Categorical Exclusions are reserved for categories of actions that do not cause significant harm either individually or cumulatively like campground modifications and parking lots. The new rules would now apply to mining and oil and gas drilling as well as pipelines and transmission lines that could permanently cut through national forests without any public engagement.

The Trump administration has ordered the Forest Service to increase timber targets to levels not seen in 20 years.
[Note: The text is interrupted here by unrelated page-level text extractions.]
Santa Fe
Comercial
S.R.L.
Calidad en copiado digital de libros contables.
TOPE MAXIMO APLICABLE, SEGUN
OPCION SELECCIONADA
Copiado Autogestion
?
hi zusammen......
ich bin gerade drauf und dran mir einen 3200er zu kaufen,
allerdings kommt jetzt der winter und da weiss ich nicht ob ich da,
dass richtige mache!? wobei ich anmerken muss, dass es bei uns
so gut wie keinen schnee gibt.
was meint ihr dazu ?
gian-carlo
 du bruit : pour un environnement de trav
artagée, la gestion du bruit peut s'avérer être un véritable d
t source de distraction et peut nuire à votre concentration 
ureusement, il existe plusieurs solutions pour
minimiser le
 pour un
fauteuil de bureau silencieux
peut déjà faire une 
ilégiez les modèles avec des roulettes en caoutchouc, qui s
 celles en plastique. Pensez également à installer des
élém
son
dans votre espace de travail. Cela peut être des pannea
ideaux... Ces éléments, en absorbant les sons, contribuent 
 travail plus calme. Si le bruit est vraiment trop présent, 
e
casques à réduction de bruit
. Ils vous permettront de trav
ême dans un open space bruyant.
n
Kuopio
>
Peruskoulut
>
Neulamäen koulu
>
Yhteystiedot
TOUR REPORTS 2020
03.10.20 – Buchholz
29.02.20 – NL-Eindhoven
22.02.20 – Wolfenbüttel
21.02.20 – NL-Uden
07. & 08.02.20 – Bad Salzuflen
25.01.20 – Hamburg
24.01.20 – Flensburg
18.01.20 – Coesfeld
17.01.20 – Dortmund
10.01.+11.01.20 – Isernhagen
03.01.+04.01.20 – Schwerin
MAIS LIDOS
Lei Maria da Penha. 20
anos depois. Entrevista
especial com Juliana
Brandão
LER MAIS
The draft rule also weakens standards for categories of extraordinary circumstances such as threatened species, or the presence of wilderness when a more thorough environmental review is required.

“The national forest system stores massive amounts of atmospheric carbon and provides clean drinking water to millions of citizens in rural and urban communities. These values will be increasingly important in helping society slow and adapt to global heating and are unduly being compromised by the Forest Service,” added DellaSala.

Geos Institute is a science-based organization that works to make communities whole in the face of climate change.

Dr. Chris Frissell (PhD, MS, BA) is an ecologist and fisheries scientist and founder and principal scientist at the firm of Frissell & Raven Hydrobiological and Landscape Sciences. He holds an affiliate professorship at the Flathead Lake Biological Station, University of Montana.